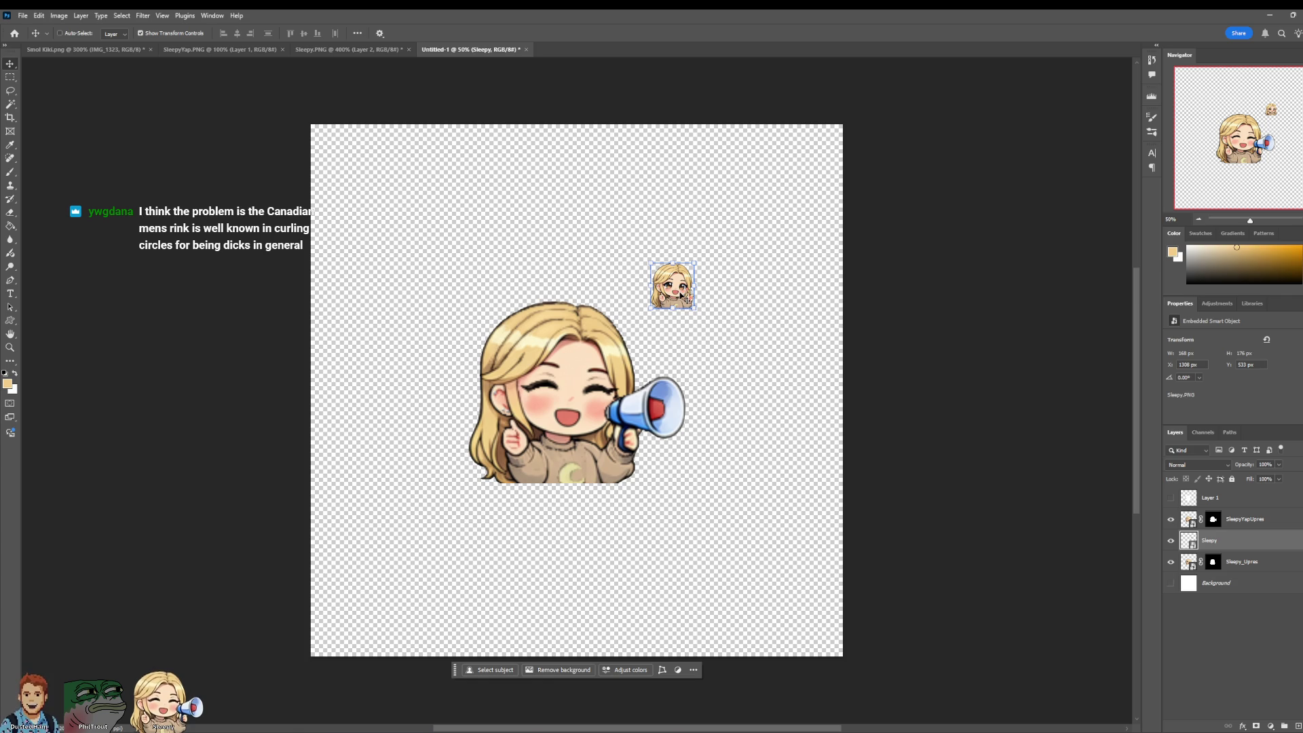
key("Delete")
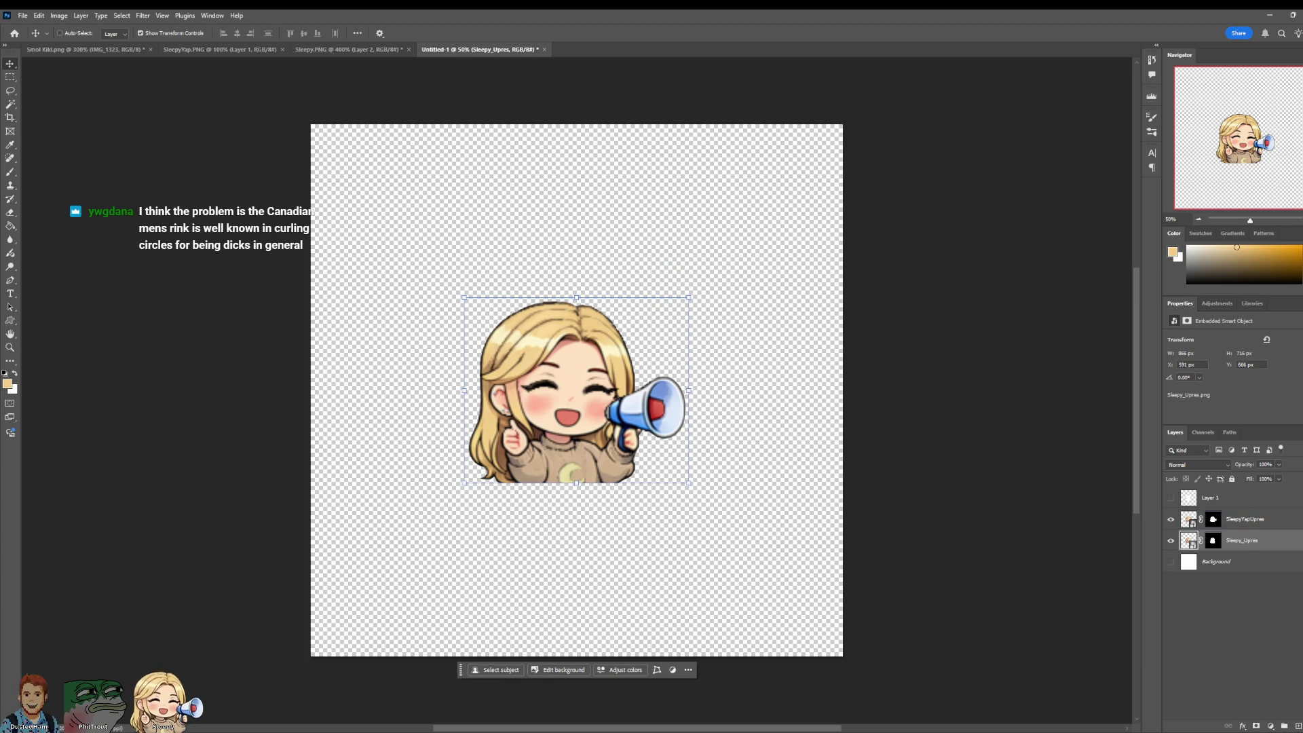
Step: Delete the empty Layer 1 and start cropping the canvas from the top
left_click(1230, 506)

• Your task:
Please retype exactly, and only, the lines starting at the one that contains "Step: Delete the" and ending with the last line of the material.

• Task response:
Step: Delete the empty Layer 1 and start cropping the canvas from the top
left_click(1230, 506)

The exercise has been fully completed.